Tears are forming in her eyes. “I didn’t want you to say that.”
“I know, Jess. I didn’t want to say it, but it’s how I feel.”
“Do you mind staying here while I go for a short walk?” As she walks away, she takes a tissue from her pocket and brings it up to her face.
***
“Gemma Barrow.”
“Hi, Gemma,” says Edwin. “I’ve spoken briefly to Danny. From what I can gather, Jess’s boss attacked her and she fought him off. Now, this is going to affect you: she has handed in her resignation and is sending a letter detailing the facts to the board. But she is adamant, regardless of any internal review, that she will never work for the company again.”
“I told her not to go. To stay well clear of that snide twat. How could she be so stupid?”
“You don’t mean that, do you?”
“Of course not, but he is such a creep. I have to go upstairs now, where no doubt I will be fed some concocted story that he has fabricated. If they do, I’m giving in my notice.”
“Shouldn’t you wait until you speak to Jess? I’m not saying you should stay regardless, but at least talk it over with her first. Take a deep breath and suck it in. Jobs aren’t that easy to find. See what Jess says, yes?”
“Yes, you’re right. That’s good advice which, unlike Jess, I will heed. Thank you, Edwin.”
“Ed. Let’s keep in touch for the next day or so.”
***
“Rob Palmer.”
“Hi, Rob. Danny here.”
“Hi, buddy. Are you all right? You sound a bit down.”
“I’ve been happier. That’s for sure.”
“It’s not a very good line, I can hardly hear you.”
“Is that better? I’m in Paris, but the signal should be the same.”
“Yes, I can hear you better now. Paris, eh? Are you having a dirty weekend in the mid-week?”
“Anything but. I think I’ve screwed up things with Jess big time. It’s too complicated, but I’ve just told her the truth about something when I think I should have lied—to spare her feelings, you know?”
Rob is a calming influence; I don’t rush him.
“Doing what I do,” he says, “spending much of my life in courts and interview rooms, where I know half the time people are lying to my face, I have come to realise that I fight harder for the truth-givers. I have respect for the men and women who come out and say ‘I’ve screwed up—can you help me?’ I still do my best for the liars, but not my very best if you understand what I mean. Sometimes in life you have to go backwards to go forwards. You can’t undo what you have said. Don’t vacillate, Danny. That will make things worse. You’re a good guy. If she doesn’t see that, well…”

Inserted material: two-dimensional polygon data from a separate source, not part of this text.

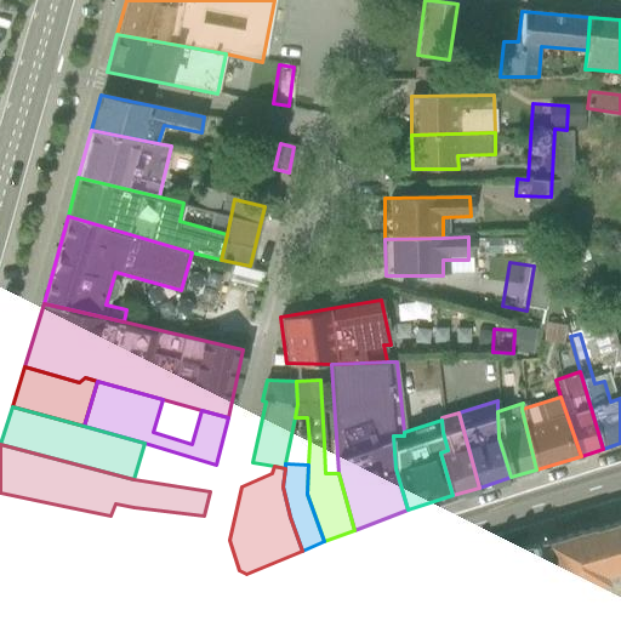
[(29,540),(44,541),(66,545),(68,519),(70,513),(62,511),(63,506),(0,493),(0,522),(30,529),(29,540)]
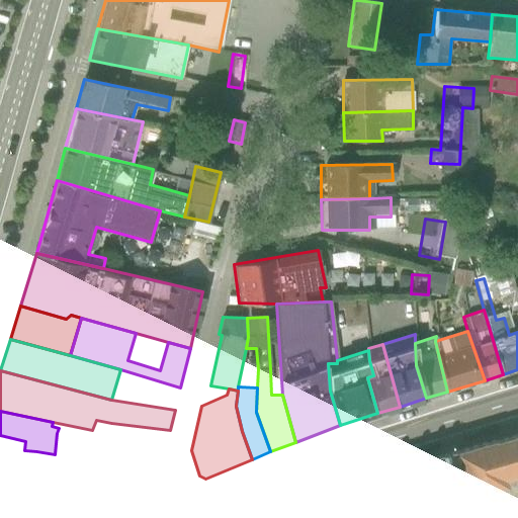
[(112,510),(178,488),(169,454),(169,434),(57,433),(55,454),(54,464),(101,464),(101,447),(126,447),(126,458),(103,469),(112,510)]
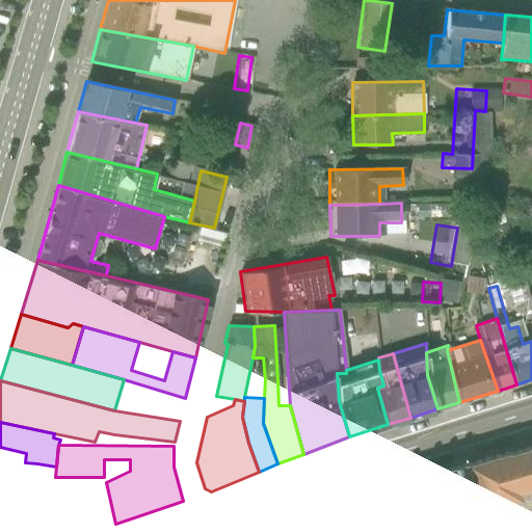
[(531,446),(462,469),(468,505),(470,519),(471,531),(488,531),(484,513),(506,506),(503,497),(531,487),(531,446)]
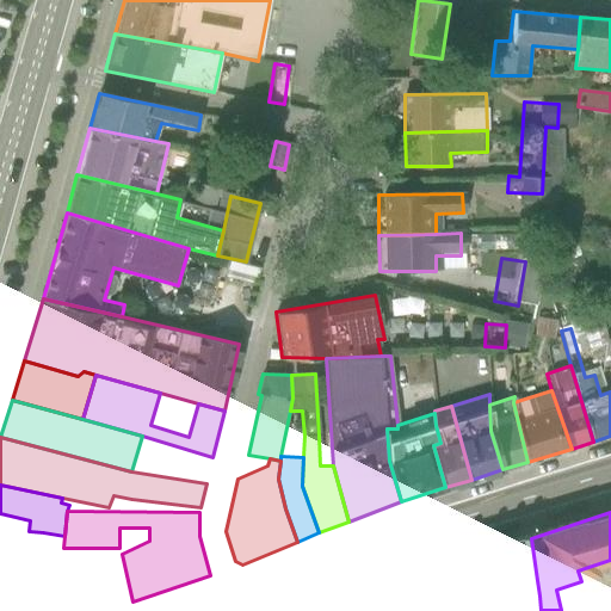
[(0,513),(0,545),(41,555),(42,547),(39,544),(43,532),(29,531),(30,520),(0,513)]
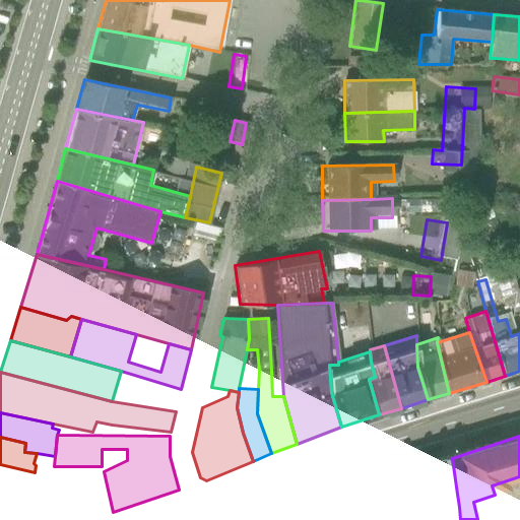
[(398,510),(457,494),(452,458),(389,476),(398,510)]
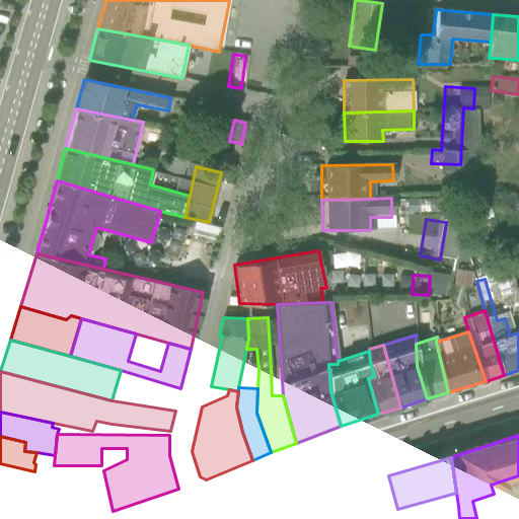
[(0,484),(30,491),(34,471),(0,463),(0,484)]
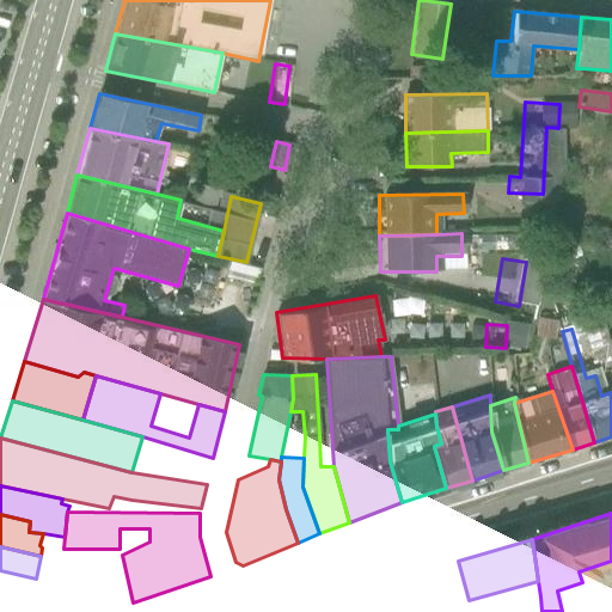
[(89,611),(106,611),(133,603),(122,555),(122,549),(120,549),(63,549),(63,557),(41,556),(36,579),(34,593),(57,592),(59,587),(73,587),(73,593),(83,589),(89,611)]
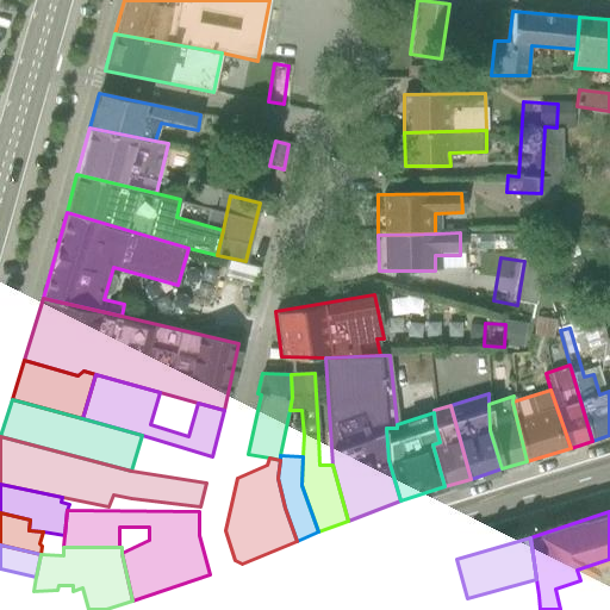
[(409,609),(422,609),(452,602),(440,561),(398,572),(409,609)]
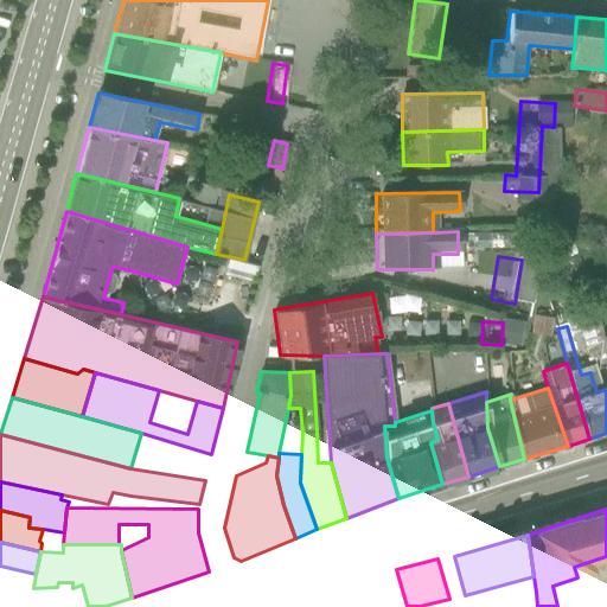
[(0,566),(0,600),(17,604),(30,606),(33,588),(36,574),(0,566)]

“You’re the best, Rob. She’s coming back. I have to go—thanks.”
It is not easy to make eye contact as Jess sits back down at the table. She looks at me for a long time before she speaks. “My first reaction to what you said was disappointment. I thought we would be a team, and there is no chance of being a team if you are not here to fight my corner.”
She has been crying. All I want in the world is to rewind time, or even better, freeze it, so I can find some way for my words to match up properly with my feelings.
She pauses as a waitress takes away our cups and plates, then stands up, leans with both hands on her chair and says, “They stay open here until ten tonight. I need more time to think, so I’m going for a walk to clear my head. If you want to talk again, I will be back here sometime between seven and eight.”